At age 95, Pope Benedict XVI continued to visit the Vatican's Lourdes grotto to pray the Rosary. He had forged a deep bond with Our Lady of Lourdes, whom he had visited in 2008 during a trip to France.
In October 2022, a young priest working for the Curia walked through the Vatican gardens to his offices not far from St. Peter's Square. Taking advantage of the opportunity, he decided to make a small detour to the grotto of Lourdes, a life-size reproduction in the Vatican of the rocky cavity where the Virgin appeared to the young Bernadette, in 1858.
The priest meditated in front of the grotto, laid the burden of his day before Our Lady, and then finished his prayer. But as he turned around to go back down the Vatican hill, he discovered, bewildered, the Pope emeritus also arriving towards the grotto, pushed in his wheelchair by the consecrated laywomen who have been taking care of him since his resignation in 2013. "I was stunned, overwhelmed with emotion. I did not move, I simply waved my hand," he confided, still inhabited by this vision.

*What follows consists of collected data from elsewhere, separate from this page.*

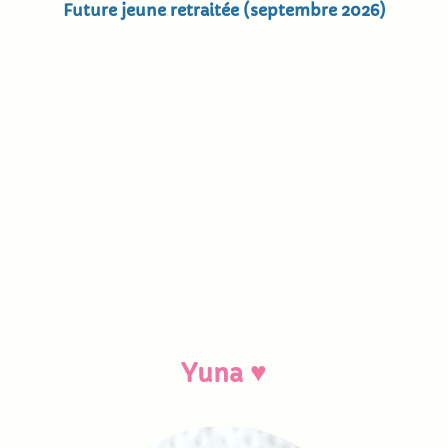
Future jeune retraitée (septembre 2026)
♥
Yuna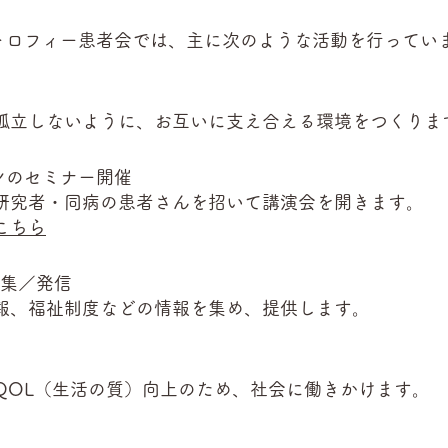
トロフィー患者会では、主に次のような活動を行ってい
孤立しないように、お互いに支え合える環境をつくりま
ンのセミナー開催
研究者・同病の患者さんを招いて講演会を開きます。
こちら
収集／発信
報、福祉制度などの情報を集め、提供します。
QOL（生活の質）向上のため、社会に働きかけます。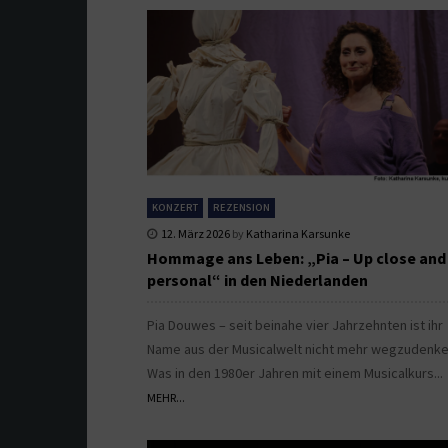
KONZERT
REZENSION
12. März 2026
by
Katharina Karsunke
Hommage ans Leben: „Pia – Up close and
personal“ in den Niederlanden
Pia Douwes – seit beinahe vier Jahrzehnten ist ihr
Name aus der Musicalwelt nicht mehr wegzudenke
Was in den 1980er Jahren mit einem Musicalkurs..
MEHR...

To the very end, the Pope emeritus went to the grotto, located a few hundred meters above the Mater Ecclesiae monastery, where he lived. In his book Il Monastero, Vatican expert Massimo Franco recounts these discreet visits of a Pope who had resolved to live a life withdrawn from the world. "You could see him from afar, sitting on a bench, a white spot contrasting with the green of the bushes and trees: a thin silhouette, protected even in summer by a sleeveless windbreaker as white as his cassock."